Павлюкевич, отодвинув стул, поднялся и пошёл к двери.
– Ты только предупреди, чтобы панику не создавали! – сказал ему вслед Захар. – Никакой утечки к пассажирам, а то светопреставление начнётся. Пусть работают тихо и тщательно, как положено на таком сверхважном объекте…
– Захар Сысоевич, если по какой-то причине поиски и допросы закончатся ничем, придётся идти на прямой контакт с Веталем. – Саша смотрел не на Горбовского, а на стоящую в углу кабинета кадку с папоротником.
Павлюкевич от дверей охнул:
– На прямой? С Веталем?..
– А почему бы и нет? С Уссером я пару раз встречался, и мы всегда находили компромисс. – Минц пожал плечами и вдруг прищурился, словно его внезапно задушила злоба. – Василий, а что ты, собственно, прикажешь делать? Людей-то надо спасать!
– Так что – Уссер! – Михаил Ружецкий откинулся назад, поставив свой стул на две ножки. – Уссер тебе всегда всё сделает. А Веталь… Львович, фанера, ты его родного племянника посадил. Думаешь, он с тобой целоваться полезет?
– Да причём здесь племянник, я не понимаю! – Саша уже впал в своё любимое состояние каменного упрямства, и теперь даже самые веские доводы не могли сдвинуть его с мёртвой точки.
– Как это "причём"? Твоего бы племяша кто-нибудь с "червонцем" сосватал, как ты посмотрел на это? – сразу же завёлся и Мишка, катая желваки на скулах.
Горбовский пошёл пятнами, ругая себя за то, что уже в который раз допустил открытое столкновение на планёрке.
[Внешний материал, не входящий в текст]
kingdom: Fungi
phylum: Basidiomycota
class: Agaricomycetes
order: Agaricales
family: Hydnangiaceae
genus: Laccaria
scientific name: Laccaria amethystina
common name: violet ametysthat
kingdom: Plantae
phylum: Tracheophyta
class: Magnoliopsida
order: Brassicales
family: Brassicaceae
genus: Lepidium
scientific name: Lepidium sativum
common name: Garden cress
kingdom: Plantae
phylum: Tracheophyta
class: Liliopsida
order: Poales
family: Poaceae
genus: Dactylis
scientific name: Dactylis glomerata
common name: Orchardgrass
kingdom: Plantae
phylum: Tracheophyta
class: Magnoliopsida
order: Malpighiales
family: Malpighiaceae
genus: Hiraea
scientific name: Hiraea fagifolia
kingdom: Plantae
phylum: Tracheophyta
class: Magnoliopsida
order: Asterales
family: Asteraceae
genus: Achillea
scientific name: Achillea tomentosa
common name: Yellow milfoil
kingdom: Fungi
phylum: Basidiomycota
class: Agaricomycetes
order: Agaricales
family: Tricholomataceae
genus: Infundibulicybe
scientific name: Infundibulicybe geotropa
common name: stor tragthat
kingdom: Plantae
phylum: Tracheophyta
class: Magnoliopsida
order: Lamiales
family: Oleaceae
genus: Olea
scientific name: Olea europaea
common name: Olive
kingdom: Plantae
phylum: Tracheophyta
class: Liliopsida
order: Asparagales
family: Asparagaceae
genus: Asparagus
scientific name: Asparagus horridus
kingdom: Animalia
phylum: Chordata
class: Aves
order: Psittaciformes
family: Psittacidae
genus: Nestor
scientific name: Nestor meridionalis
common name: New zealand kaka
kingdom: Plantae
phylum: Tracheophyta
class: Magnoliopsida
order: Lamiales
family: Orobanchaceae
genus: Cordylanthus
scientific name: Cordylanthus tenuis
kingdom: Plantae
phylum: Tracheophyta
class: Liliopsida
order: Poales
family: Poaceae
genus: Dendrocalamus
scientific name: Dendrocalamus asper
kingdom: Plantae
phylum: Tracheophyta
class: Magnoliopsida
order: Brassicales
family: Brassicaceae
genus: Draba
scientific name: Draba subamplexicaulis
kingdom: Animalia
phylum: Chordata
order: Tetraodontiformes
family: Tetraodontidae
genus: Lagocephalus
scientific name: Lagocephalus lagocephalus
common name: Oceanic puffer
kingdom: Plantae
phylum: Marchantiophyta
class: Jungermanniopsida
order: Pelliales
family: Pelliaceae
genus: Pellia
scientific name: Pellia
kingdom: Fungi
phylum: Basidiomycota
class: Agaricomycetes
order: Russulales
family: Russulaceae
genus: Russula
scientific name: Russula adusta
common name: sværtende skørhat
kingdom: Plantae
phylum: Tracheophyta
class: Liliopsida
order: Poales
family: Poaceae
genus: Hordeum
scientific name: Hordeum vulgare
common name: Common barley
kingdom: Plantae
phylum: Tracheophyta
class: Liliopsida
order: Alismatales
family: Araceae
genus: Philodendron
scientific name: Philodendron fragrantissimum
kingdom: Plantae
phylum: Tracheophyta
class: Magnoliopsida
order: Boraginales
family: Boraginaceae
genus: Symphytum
– Из-за Юрки я бы не стал гробить важное дело – это во-первых. А, во-вторых, я не с "червонцем", к сожалению, а только с "пятёркой" его сосватал. Адвокат Анатолий Фокич Усвятцев сбавил ему срок вдвое. Да ещё добился перевода со строгого режима на общий.
– Да всё равно – раз кровное дело, к чёрту рисковать! – вмешался Тенгиз Дханинджия с другого конца стола. – Они и людей взорвут, и тебя заделают. С Веталем, по крайней мере, тебе невозможно будет договориться. Тебя если не порежут тут же, так в заложники точно возьмут. Ты мне поверь. Я знаю, что такое кровничество. Теперь ты – его смертельный враг, пусть там хоть адвокат, хоть кто… Захар Сысоич, дорогой, давай я пойду! Я племянника Веталя не сажал!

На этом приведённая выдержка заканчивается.